▶ [Tarefas propostas]:
1) Reescreva o trecho sobre a voz de Samantha desde "Apesar da sua" até "e do espaço.", inclusive, trocando "Samantha" por "Sam".
2) Liste, por favor, todas as passagens que aparecem entre parênteses no trecho sobre a voz de Samantha.
3) Responda com base no trecho sobre a voz de Samantha:
(a) O que Samantha jamais faz no filme?
(b) Com quem Theodore e Samantha se encontram?
(c) De que voz a voz de Samantha estaria muito mais próxima?

▶ [Trecho do documento]:

╭──

Apesar da sua vontade de tornar-se humana, Samantha jamais toma corpo no filme, permanecendo enquanto um acúsmetro (ou personagem invisível presente apenas através da voz over). No entanto, se o acúsmetro no cinema é geralmente um personagem que tem um corpo, mas que não vemos, neste caso particular estamos em contato com uma voz sem corpo. O corpo, aliás, é abordado no filme como a essência da separação entre o humano e a máquina (mais precisamente, neste caso, um conjunto de dados abstratos). O corpo, o que nos torna seres ancorados num determinado espaço e condenados ao perecimento no decorrer do tempo. Num encontro entre Theodore e Samantha e um casal de amigos dele, Samantha afirma que, apesar de desejar se tornar humana, os sistemas operacionais têm a seu favor o fato de serem livres das amarras do tempo e do espaço.

A voz over no cinema assume a característica de ser uma voz desvinculada de um espaço determinado. Uma voz que ouvimos sem conhecer o seu locutor poderia se assemelhar a um deus (lembrando que Deus surge diversas vezes na Bíblia como uma voz, alguém transcendente e poderoso) ou poderia nos remeter à nossa primeira experiência de contato com o mundo exterior, quando ainda estávamos no ventre materno e ouvíamos a voz da mãe. Assim sendo, a voz de Samantha estaria muito mais próxima da representação do anseio de afeto que teríamos diante da voz materna.

╰──

▶ [Excertos dos dados]:
╭──

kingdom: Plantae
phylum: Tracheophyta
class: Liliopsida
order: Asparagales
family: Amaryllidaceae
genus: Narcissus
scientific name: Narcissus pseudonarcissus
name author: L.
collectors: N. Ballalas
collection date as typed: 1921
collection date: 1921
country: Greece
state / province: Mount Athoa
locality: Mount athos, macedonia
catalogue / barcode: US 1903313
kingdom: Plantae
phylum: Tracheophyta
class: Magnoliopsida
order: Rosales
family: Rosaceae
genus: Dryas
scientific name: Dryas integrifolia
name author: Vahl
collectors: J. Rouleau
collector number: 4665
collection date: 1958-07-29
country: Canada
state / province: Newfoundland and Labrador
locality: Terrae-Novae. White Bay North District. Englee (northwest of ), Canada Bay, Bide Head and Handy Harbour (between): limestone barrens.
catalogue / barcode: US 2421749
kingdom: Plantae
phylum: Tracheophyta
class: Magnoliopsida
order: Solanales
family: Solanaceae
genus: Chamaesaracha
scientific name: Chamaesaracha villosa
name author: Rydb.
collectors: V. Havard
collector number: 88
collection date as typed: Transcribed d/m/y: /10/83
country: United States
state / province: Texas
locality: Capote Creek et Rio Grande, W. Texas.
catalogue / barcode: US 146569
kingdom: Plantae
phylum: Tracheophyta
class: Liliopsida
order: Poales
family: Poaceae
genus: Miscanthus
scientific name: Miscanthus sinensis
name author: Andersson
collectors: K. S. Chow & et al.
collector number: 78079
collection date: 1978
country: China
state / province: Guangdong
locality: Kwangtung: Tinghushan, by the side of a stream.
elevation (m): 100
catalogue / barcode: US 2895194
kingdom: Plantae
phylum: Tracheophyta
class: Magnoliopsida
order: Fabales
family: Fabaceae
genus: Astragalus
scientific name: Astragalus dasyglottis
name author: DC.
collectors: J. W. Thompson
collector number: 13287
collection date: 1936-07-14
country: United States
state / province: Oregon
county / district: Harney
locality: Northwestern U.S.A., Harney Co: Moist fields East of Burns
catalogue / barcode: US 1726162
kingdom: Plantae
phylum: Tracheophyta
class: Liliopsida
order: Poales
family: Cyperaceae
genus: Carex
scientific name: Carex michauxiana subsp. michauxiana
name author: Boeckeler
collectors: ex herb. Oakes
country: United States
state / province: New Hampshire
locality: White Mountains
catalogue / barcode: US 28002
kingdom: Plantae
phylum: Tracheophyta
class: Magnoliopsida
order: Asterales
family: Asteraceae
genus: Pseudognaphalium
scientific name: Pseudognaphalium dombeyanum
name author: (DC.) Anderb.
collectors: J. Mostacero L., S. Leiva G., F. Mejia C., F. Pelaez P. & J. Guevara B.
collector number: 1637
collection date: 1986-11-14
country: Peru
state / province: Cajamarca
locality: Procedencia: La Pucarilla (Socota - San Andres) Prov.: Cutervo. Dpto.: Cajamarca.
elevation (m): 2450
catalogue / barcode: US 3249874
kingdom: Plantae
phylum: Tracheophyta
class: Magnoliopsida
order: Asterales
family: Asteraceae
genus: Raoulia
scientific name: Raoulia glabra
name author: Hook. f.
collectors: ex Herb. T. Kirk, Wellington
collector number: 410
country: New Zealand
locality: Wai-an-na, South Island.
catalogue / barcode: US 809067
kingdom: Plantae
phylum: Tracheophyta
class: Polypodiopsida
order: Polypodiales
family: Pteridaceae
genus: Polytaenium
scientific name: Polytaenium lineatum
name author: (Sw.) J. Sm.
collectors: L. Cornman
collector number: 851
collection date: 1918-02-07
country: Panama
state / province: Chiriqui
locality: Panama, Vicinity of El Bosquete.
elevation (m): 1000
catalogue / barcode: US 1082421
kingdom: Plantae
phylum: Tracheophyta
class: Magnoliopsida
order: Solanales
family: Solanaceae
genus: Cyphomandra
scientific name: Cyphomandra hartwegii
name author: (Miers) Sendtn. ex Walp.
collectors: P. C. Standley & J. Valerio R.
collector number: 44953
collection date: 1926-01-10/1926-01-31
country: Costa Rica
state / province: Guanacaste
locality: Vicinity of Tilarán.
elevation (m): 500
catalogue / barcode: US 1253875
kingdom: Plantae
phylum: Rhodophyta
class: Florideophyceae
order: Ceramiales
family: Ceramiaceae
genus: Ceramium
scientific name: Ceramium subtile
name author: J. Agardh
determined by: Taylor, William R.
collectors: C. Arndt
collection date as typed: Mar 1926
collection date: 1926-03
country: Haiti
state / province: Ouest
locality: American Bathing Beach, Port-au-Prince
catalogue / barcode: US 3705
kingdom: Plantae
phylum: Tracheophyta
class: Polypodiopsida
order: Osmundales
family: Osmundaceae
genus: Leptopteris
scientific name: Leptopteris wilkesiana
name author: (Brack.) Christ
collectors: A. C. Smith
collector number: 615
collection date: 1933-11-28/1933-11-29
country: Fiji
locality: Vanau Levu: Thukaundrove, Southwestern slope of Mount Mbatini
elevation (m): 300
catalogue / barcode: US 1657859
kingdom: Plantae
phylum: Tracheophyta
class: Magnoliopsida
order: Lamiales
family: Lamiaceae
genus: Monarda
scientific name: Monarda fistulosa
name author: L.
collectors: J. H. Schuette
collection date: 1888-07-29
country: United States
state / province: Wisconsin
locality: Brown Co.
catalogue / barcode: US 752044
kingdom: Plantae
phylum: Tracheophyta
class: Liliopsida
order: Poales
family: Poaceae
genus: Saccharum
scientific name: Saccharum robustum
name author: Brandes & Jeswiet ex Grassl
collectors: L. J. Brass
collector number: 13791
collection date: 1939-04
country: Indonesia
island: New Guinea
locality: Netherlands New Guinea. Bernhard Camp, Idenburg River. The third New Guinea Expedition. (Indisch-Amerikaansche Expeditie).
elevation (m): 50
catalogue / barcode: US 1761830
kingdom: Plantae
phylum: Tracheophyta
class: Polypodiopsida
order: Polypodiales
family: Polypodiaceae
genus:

╰──

▶ [Lista de respostas]:
1)
Apesar da sua vontade de tornar-se humana, Sam jamais toma corpo no filme, permanecendo enquanto um acúsmetro (ou personagem invisível presente apenas através da voz over). No entanto, se o acúsmetro no cinema é geralmente um personagem que tem um corpo, mas que não vemos, neste caso particular estamos em contato com uma voz sem corpo. O corpo, aliás, é abordado no filme como a essência da separação entre o humano e a máquina (mais precisamente, neste caso, um conjunto de dados abstratos). O corpo, o que nos torna seres ancorados num determinado espaço e condenados ao perecimento no decorrer do tempo. Num encontro entre Theodore e Sam e um casal de amigos dele, Sam afirma que, apesar de desejar se tornar humana, os sistemas operacionais têm a seu favor o fato de serem livres das amarras do tempo e do espaço.

2)
- ou personagem invisível presente apenas através da voz over
- mais precisamente, neste caso, um conjunto de dados abstratos
- lembrando que Deus surge diversas vezes na Bíblia como uma voz, alguém transcendente e poderoso

3)
(a) Ela jamais toma corpo.
(b) Com um casal de amigos de Theodore.
(c) Da voz materna.